**REQUIREMENT**: As the answer, set down the lines below from the one containing "Πρωθυπουργού στο 16ο" through the one containing "Κουίζ για την παλιά Αθήνα: Αναγνωρίζετε την", exactly and inclusively, and no others.

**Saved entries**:

——————

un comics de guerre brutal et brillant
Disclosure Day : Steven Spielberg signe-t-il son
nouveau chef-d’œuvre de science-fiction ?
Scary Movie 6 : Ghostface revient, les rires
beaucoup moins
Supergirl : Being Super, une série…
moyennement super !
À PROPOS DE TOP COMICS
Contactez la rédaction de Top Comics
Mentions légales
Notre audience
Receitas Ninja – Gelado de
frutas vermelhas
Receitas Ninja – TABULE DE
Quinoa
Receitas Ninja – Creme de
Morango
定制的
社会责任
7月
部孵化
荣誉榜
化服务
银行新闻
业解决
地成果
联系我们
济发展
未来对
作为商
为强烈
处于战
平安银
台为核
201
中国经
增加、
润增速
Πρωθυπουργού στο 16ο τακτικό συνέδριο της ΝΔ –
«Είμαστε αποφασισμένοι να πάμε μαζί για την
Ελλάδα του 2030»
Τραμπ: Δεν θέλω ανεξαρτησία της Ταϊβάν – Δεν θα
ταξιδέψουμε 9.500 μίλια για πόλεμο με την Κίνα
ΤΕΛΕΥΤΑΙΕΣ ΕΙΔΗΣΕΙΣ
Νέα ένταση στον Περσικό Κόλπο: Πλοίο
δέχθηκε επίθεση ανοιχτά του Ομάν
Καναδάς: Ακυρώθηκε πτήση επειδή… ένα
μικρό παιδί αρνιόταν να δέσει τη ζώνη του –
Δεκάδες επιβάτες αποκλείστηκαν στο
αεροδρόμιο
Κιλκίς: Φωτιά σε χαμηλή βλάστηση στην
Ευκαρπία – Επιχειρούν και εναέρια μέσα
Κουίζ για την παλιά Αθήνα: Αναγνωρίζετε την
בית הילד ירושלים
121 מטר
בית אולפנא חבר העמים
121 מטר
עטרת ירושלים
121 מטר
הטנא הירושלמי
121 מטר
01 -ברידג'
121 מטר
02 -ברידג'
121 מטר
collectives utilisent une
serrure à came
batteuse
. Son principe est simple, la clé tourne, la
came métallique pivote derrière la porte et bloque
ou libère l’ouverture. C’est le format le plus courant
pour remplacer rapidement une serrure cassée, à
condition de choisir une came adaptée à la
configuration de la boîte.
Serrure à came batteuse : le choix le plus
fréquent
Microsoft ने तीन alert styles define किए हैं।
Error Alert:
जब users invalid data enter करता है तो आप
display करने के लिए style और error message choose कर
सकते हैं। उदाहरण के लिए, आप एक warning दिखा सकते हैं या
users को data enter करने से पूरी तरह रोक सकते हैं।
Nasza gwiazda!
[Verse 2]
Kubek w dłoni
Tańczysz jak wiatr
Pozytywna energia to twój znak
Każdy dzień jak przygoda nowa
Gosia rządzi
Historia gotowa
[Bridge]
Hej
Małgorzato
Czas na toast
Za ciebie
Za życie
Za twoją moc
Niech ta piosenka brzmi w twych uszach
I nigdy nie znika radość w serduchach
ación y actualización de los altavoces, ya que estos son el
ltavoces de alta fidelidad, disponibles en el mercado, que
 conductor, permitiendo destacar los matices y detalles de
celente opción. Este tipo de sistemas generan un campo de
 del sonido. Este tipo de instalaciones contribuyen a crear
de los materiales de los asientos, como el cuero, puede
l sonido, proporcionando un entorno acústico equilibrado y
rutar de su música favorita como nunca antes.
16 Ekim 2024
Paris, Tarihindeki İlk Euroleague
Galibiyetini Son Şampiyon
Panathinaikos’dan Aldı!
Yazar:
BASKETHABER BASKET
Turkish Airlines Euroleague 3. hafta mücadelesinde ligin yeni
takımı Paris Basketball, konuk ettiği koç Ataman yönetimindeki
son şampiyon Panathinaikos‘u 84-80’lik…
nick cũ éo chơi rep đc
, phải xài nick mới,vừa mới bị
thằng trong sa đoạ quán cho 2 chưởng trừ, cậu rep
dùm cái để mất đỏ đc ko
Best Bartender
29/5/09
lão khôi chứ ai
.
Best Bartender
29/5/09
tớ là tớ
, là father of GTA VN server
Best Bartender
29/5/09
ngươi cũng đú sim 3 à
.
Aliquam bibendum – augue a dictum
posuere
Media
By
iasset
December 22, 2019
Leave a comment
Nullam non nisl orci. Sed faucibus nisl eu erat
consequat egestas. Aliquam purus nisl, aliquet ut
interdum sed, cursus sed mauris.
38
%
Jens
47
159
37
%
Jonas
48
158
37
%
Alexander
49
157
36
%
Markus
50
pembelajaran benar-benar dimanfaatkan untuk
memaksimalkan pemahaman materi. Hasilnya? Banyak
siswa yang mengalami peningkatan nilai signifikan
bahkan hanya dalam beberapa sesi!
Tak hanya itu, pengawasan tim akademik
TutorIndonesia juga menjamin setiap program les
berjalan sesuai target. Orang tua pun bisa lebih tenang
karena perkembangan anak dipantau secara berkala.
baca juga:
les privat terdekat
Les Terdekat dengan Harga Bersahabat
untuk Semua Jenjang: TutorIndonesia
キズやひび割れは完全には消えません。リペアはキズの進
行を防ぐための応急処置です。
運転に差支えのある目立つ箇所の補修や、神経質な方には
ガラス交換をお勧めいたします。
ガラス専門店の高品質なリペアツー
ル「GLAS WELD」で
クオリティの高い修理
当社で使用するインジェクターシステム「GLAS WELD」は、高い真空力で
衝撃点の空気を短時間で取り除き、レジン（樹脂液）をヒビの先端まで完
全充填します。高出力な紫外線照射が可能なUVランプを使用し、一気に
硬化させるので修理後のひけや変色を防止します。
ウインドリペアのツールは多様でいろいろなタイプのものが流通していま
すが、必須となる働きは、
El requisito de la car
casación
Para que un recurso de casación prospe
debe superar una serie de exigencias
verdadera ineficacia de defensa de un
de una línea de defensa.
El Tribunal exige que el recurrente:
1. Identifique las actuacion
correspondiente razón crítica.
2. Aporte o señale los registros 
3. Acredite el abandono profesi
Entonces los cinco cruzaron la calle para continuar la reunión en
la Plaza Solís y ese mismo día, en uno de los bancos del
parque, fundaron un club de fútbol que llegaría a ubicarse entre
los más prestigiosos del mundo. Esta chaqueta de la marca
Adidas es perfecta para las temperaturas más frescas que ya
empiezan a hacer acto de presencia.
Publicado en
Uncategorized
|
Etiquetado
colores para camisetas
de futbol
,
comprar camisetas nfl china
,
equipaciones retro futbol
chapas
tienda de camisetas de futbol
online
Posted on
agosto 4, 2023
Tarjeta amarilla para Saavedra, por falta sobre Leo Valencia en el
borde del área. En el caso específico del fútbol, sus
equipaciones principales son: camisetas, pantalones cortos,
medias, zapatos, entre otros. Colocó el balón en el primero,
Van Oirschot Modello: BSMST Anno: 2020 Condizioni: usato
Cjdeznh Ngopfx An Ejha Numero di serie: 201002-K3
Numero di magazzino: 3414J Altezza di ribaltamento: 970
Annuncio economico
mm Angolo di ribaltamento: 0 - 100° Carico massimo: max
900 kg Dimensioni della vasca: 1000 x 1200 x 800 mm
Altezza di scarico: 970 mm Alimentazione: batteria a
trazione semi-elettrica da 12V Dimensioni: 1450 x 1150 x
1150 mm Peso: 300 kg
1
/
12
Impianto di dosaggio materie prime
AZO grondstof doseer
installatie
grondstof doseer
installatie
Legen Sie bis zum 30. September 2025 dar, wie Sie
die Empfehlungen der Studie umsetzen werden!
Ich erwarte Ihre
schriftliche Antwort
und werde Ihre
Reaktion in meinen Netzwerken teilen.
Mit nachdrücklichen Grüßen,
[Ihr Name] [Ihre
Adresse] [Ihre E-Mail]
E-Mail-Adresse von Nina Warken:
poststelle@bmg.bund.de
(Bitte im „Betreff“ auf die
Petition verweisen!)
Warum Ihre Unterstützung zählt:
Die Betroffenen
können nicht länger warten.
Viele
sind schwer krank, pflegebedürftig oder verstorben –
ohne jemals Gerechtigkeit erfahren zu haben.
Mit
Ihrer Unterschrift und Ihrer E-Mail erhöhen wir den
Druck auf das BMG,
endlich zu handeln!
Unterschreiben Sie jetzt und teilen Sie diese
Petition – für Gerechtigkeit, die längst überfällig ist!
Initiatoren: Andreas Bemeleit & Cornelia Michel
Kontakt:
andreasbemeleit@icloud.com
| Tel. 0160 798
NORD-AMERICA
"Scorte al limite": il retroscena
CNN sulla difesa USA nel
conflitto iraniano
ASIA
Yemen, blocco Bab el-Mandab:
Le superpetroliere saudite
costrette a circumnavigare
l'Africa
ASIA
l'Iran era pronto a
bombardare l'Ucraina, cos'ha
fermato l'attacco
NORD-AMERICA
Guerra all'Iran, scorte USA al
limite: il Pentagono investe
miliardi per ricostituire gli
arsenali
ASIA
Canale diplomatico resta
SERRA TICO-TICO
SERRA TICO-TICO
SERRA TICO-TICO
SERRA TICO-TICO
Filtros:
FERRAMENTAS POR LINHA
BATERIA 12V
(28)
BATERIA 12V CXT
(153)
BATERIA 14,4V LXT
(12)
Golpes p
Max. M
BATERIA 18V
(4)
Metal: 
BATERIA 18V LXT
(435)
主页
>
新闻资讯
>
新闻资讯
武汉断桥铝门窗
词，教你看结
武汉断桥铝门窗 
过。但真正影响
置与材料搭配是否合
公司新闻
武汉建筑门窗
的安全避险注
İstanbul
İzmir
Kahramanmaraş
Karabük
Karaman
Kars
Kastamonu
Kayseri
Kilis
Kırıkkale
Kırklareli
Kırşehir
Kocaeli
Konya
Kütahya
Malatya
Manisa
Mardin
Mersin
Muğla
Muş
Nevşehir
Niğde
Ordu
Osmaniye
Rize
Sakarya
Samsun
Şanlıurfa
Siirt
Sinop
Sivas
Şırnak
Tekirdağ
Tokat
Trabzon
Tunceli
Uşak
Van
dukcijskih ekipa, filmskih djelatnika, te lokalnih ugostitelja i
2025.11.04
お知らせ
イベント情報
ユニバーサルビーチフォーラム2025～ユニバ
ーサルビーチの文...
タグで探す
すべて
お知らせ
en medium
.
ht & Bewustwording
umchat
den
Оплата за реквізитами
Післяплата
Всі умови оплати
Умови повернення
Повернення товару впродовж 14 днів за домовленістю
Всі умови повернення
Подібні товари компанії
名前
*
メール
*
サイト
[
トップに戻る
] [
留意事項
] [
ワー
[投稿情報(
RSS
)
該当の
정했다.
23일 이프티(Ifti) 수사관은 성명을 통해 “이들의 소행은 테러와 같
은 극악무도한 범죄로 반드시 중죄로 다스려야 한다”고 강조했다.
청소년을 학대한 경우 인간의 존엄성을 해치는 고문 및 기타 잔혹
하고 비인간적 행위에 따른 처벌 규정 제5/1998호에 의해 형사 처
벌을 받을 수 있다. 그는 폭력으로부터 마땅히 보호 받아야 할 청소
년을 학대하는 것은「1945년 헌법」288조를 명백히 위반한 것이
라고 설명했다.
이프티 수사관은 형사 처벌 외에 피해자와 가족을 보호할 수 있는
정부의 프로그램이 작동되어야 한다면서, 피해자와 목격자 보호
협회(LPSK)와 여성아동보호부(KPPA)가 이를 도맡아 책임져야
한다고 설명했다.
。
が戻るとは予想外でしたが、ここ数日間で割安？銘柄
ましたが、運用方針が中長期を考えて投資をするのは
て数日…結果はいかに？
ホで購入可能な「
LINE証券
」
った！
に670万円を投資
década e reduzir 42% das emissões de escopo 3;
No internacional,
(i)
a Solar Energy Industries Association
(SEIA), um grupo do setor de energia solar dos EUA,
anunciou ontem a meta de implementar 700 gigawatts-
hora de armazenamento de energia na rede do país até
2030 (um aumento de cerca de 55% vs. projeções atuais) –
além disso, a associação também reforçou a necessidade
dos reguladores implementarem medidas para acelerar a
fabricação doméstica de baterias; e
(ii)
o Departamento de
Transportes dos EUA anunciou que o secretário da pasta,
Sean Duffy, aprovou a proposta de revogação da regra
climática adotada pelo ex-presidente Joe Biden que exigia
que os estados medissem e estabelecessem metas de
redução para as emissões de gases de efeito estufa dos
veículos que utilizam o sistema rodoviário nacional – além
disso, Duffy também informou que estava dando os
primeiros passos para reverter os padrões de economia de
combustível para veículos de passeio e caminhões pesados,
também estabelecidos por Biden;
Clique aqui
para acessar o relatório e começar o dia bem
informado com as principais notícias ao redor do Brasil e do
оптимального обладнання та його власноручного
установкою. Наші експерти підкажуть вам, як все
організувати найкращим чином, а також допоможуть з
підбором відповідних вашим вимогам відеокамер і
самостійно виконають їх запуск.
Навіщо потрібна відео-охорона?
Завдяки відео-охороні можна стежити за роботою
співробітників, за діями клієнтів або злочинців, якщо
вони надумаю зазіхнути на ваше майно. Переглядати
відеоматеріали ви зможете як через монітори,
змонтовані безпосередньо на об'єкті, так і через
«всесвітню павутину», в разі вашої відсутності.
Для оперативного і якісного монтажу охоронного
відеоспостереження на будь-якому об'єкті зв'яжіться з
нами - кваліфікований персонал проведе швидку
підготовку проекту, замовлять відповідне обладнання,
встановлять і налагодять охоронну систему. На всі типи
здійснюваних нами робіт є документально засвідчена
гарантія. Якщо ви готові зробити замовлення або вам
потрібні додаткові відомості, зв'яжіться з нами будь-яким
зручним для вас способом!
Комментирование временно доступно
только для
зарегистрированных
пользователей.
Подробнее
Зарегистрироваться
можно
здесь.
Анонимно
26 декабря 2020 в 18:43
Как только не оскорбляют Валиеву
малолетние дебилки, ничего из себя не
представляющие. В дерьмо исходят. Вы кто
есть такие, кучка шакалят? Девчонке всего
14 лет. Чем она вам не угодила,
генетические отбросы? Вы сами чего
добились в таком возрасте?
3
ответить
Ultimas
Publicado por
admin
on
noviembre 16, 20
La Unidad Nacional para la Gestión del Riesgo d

——————

**TASK RESULT**:
Πρωθυπουργού στο 16ο τακτικό συνέδριο της ΝΔ –
«Είμαστε αποφασισμένοι να πάμε μαζί για την
Ελλάδα του 2030»
Τραμπ: Δεν θέλω ανεξαρτησία της Ταϊβάν – Δεν θα
ταξιδέψουμε 9.500 μίλια για πόλεμο με την Κίνα
ΤΕΛΕΥΤΑΙΕΣ ΕΙΔΗΣΕΙΣ
Νέα ένταση στον Περσικό Κόλπο: Πλοίο
δέχθηκε επίθεση ανοιχτά του Ομάν
Καναδάς: Ακυρώθηκε πτήση επειδή… ένα
μικρό παιδί αρνιόταν να δέσει τη ζώνη του –
Δεκάδες επιβάτες αποκλείστηκαν στο
αεροδρόμιο
Κιλκίς: Φωτιά σε χαμηλή βλάστηση στην
Ευκαρπία – Επιχειρούν και εναέρια μέσα
Κουίζ για την παλιά Αθήνα: Αναγνωρίζετε την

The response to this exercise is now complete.